### [Passage shown]
# # #
Posted on Jul 17, 2020, 3 p.m.
Vinegar is available in a variety of types with uses ranging from health benefits to cooking and cleaning to jock itch, constipation, and weed killer. It appears as if vinegar may be having a moment in the sun as it is hard to find a magazine display without a headline speaking about the healing or cleaning powers of vinegar in general.
Fermented grapes and apples are a common source for vinegar but you can also find malt vinegar that has been made from oats or barley, white vinegar made from industrial grain alcohol, and vinegar can be found made from fruit, rice, or beer.
Hippocrates used to prescribe vinegar to treat wounds, coughs, colds and other ailments about 2,400 years ago; and Tommaso Del Garbo recommended that people use it to wash their hands, face, and mouths with during the 1348 plague outbreak to avoid infection. Traditional medicines have also used it to treat ailments ranging from croup, to poison ivy and upset stomach.
Vinegar contains from 2-15 calories per tablespoon depending on the variety, and certain kinds contain trace amounts of vitamins, minerals, amino acids and polyphenolic compounds. The acidic content is what gives vinegar the pungency and tartness as well as most of it uses in health, beauty, cleaning, and weed killing.
While vinegar has been used in a variety of ways to treat different conditions and symptoms throughout history there is little validation with scientific evidence to support it as being an effective treatment for most diseases. But some studies suggest that it does have promising health benefits that warrant further investigation, such as the following:
Animal studies suggest that it may help to lower high blood pressure. One study found that women who were followed for 10 years who ate vinegar salad dress 5-6 times per week had a lower risk for developing fatal heart disease.
It has been demonstrated to cause human leukemia cells to die and inhibit cancer cell growth, and animal studies show that vinegar added to drinking water had a protective effect stopping animals from developing azoxymethane induced colon cancer.
Vinegar may have an antihyperglycemic effect in some by helping to improve insulin response to sugar intake, and this effect may be even more significant among those with insulin resistance. Consuming a vinegar test drink before a carbohydrate rich meal was found to help reduce post meal blood sugar levels by 64% in one study compared to a placebo.
# # #
### [Dataset entries]

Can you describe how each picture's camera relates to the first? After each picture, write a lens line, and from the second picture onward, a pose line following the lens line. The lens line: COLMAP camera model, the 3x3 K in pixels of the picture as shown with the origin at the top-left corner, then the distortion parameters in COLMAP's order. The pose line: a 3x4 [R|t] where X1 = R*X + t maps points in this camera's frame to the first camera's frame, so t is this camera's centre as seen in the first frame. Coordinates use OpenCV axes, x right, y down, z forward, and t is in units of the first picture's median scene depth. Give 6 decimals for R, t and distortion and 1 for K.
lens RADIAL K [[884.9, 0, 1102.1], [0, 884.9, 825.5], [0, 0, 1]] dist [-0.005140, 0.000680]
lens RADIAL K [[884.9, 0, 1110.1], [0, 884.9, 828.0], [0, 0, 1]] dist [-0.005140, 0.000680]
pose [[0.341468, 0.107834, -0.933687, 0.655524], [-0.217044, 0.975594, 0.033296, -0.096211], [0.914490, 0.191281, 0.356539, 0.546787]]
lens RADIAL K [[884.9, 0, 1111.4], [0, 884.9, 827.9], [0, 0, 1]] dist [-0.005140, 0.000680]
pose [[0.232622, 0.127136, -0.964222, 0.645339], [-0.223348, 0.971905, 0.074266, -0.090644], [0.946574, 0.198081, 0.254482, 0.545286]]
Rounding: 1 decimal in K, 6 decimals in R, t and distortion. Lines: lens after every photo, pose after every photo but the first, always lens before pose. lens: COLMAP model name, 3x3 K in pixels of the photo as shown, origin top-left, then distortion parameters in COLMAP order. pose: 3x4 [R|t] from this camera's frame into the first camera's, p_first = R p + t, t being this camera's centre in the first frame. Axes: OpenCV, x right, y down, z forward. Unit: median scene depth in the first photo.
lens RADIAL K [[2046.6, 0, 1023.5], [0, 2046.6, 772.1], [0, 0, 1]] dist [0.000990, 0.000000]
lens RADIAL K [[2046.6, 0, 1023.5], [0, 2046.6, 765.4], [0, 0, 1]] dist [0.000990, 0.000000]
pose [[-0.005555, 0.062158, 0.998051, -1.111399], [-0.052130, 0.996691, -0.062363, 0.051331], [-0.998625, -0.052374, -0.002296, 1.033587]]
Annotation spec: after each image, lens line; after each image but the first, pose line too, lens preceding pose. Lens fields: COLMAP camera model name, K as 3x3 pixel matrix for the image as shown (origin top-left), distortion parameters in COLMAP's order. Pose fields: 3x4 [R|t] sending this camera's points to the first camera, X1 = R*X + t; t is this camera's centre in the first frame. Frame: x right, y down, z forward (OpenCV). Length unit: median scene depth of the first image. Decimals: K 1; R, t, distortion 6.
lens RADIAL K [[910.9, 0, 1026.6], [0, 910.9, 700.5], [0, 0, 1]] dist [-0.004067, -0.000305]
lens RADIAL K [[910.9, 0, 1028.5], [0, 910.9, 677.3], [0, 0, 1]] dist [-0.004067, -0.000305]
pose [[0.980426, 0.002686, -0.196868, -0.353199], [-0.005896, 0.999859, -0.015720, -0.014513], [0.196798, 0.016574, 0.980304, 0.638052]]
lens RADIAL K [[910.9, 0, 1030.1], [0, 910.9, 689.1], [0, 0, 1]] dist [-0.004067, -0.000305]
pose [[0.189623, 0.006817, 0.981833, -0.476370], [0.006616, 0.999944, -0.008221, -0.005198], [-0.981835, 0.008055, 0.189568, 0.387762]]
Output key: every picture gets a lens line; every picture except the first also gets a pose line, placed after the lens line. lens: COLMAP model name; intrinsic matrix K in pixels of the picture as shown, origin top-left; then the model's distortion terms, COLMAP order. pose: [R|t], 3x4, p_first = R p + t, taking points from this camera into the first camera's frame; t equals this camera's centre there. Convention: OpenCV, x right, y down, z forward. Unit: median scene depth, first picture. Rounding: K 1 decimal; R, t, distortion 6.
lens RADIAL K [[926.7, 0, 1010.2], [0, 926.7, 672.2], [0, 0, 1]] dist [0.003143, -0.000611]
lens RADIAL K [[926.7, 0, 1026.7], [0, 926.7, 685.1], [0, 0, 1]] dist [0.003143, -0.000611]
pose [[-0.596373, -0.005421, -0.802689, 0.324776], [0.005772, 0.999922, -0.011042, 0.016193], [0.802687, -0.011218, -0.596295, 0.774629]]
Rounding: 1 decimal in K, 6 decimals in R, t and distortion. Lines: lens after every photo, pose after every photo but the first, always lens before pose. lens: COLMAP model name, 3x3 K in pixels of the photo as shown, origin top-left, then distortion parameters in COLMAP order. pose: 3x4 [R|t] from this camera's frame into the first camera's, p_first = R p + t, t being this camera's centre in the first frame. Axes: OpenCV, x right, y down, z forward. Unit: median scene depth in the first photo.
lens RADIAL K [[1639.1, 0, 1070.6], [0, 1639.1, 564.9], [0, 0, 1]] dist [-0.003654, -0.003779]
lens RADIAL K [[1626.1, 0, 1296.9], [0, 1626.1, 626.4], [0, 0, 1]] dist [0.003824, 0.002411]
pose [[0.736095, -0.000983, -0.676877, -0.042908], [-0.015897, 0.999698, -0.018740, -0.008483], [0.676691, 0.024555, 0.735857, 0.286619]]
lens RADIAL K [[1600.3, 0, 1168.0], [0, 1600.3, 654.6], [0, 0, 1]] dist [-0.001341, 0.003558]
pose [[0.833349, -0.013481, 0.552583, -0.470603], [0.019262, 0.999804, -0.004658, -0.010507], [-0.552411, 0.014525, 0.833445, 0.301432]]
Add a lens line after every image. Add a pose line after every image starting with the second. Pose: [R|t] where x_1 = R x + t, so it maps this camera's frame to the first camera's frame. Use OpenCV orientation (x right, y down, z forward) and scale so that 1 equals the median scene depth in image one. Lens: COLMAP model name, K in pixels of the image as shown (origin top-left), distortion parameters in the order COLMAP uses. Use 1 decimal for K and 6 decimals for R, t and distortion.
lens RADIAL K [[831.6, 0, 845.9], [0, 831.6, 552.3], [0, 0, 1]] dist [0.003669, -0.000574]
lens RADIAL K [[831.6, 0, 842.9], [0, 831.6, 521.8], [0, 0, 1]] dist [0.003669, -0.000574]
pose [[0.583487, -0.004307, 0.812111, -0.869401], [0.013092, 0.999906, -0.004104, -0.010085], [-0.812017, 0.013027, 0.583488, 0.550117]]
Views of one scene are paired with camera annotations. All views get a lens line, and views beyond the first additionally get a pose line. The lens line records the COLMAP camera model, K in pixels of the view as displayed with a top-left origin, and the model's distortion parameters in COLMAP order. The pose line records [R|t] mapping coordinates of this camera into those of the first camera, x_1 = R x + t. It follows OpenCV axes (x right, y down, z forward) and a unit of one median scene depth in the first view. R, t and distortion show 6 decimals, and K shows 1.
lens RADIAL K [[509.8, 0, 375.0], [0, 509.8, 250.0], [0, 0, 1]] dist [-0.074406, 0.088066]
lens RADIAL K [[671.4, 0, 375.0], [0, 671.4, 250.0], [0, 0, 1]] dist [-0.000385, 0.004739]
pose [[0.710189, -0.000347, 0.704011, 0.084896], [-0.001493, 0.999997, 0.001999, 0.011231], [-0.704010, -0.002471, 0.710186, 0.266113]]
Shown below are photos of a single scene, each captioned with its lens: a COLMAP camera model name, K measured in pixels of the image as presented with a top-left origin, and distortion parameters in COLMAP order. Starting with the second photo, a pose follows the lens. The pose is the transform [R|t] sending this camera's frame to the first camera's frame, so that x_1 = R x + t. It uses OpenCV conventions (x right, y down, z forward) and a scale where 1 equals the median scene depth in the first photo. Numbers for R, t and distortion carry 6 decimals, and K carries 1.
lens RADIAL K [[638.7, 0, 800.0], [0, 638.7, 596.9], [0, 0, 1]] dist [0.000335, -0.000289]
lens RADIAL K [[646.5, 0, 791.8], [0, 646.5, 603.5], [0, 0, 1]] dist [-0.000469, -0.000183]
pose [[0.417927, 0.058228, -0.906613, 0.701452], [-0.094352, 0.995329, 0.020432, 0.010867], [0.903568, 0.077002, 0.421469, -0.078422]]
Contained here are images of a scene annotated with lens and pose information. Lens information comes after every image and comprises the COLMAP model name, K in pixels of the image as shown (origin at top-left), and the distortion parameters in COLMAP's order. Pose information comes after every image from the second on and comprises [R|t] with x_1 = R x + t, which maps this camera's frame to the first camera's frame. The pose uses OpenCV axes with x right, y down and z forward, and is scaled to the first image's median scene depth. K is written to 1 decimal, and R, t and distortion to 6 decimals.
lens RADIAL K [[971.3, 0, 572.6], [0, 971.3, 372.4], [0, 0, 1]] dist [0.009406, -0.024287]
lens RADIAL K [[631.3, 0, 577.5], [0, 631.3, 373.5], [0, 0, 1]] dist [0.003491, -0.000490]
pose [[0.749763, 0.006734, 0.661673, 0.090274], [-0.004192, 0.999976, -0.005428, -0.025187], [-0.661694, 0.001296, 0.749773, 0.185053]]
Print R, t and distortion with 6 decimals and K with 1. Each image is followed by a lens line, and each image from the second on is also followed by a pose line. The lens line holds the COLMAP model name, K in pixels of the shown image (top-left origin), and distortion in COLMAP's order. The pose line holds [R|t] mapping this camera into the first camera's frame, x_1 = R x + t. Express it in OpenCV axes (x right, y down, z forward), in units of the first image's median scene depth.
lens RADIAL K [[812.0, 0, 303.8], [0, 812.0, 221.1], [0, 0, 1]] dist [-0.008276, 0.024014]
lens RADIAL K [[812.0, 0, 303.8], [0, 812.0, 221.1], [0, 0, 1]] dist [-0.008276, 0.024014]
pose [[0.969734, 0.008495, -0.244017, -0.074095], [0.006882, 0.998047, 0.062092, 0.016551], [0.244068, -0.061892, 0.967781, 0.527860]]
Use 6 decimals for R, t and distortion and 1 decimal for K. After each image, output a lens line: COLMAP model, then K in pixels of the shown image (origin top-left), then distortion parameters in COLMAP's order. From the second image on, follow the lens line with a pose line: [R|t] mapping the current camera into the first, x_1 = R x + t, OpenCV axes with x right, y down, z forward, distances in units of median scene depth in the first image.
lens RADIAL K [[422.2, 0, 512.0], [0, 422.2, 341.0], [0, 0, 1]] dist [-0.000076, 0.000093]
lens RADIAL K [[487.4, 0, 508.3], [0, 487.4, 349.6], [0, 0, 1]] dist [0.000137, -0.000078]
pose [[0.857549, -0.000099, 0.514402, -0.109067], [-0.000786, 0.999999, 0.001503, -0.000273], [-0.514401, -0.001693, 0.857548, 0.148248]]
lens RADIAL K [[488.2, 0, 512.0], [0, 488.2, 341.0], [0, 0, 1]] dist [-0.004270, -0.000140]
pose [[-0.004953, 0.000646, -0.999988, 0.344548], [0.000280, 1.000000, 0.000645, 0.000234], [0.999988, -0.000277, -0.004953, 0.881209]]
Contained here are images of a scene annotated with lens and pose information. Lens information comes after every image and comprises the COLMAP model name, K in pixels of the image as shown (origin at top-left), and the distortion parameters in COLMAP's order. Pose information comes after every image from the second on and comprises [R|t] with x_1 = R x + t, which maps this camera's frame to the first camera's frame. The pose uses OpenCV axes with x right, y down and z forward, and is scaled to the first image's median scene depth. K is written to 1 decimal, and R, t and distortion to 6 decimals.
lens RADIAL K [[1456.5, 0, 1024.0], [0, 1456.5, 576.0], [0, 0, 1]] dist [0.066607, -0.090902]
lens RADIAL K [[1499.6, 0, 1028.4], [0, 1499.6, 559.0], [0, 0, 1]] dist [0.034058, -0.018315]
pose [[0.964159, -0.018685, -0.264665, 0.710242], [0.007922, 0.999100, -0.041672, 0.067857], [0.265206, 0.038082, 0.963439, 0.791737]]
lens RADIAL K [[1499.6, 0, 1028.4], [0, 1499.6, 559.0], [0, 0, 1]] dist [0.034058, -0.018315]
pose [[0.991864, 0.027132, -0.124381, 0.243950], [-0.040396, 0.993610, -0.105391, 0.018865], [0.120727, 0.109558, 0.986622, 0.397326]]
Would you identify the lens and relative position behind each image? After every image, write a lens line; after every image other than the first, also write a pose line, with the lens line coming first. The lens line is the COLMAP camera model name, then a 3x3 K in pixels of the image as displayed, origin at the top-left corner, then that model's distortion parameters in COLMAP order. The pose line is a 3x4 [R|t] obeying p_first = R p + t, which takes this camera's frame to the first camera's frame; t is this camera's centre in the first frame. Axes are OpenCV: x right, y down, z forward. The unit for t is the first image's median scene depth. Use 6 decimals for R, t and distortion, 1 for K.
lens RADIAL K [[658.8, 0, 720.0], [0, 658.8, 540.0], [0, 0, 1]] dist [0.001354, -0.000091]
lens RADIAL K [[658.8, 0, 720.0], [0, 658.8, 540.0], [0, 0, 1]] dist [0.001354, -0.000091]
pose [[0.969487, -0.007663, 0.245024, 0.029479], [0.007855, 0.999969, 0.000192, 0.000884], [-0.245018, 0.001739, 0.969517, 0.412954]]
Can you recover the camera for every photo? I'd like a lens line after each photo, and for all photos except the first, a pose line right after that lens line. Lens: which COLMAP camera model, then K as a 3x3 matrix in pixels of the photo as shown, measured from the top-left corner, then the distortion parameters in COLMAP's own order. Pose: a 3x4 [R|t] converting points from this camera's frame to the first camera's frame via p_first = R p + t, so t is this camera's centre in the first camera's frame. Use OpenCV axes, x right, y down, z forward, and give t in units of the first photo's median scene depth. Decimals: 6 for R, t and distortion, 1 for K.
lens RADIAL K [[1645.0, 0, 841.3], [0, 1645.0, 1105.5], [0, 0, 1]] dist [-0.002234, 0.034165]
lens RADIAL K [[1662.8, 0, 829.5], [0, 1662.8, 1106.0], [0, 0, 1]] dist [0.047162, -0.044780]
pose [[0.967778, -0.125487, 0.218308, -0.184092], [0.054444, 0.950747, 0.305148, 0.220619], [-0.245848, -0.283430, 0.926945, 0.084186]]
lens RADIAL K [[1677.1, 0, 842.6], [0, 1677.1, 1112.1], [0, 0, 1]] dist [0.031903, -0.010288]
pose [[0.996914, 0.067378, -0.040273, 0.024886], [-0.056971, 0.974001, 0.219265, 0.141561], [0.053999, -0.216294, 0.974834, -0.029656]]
# # #
### [What is required]
Please answer these questions from the vinegar text:
(a) How many calories does a tablespoon of vinegar contain?
(b) What did Tommaso Del Garbo recommend people do with vinegar during the 1348 plague outbreak?
(c) In one study, by what percentage did a vinegar test drink taken before a carbohydrate-rich meal reduce post-meal blood sugar levels compared to a placebo?

### [Response to the exercise]
(a) From 2 to 15 calories, depending on the variety.
(b) Use it to wash their hands, face, and mouths to avoid infection.
(c) 64%.